Supplied entries START
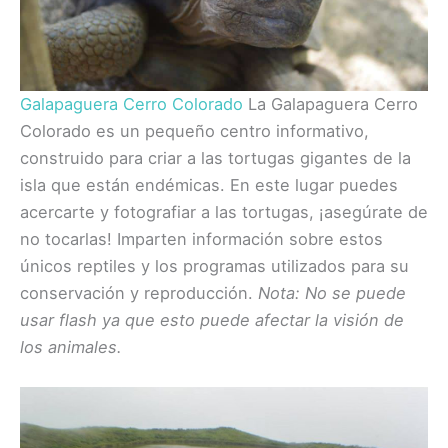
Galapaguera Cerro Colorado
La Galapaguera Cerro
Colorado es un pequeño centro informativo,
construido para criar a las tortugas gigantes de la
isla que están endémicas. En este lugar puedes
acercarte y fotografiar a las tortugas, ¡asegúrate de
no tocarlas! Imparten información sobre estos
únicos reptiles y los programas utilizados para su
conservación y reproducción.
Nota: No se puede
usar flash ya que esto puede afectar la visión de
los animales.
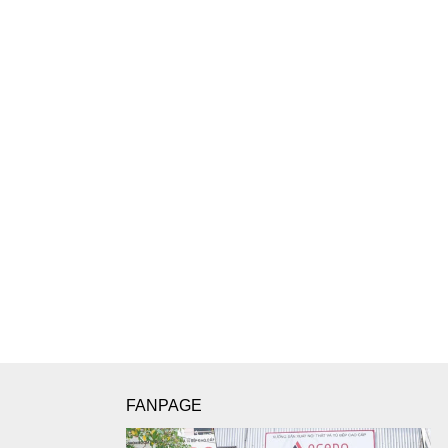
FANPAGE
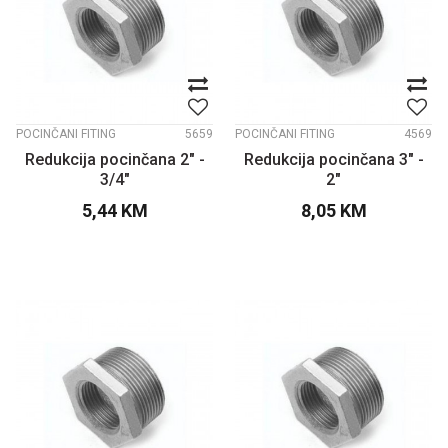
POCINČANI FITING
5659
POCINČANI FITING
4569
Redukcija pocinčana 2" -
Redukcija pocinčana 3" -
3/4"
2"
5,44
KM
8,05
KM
Supplied entries END
Supplied entries START
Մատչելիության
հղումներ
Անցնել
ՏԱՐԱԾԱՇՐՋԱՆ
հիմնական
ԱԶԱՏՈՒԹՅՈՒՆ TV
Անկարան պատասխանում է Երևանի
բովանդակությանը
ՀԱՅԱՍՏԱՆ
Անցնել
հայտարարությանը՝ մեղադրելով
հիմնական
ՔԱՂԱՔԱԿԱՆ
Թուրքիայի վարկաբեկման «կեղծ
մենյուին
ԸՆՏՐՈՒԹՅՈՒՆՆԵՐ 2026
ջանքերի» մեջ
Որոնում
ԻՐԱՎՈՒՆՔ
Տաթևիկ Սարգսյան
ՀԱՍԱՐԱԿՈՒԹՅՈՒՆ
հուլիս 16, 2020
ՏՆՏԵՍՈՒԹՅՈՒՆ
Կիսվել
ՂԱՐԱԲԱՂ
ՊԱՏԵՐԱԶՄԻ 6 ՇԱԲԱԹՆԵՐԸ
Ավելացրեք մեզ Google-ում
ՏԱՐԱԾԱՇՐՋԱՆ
Supplied entries END
Task brief
Go through the entries and return each line where the word "Redukcija" appears.

Answer to this exercise
Redukcija pocinčana 2" -
Redukcija pocinčana 3" -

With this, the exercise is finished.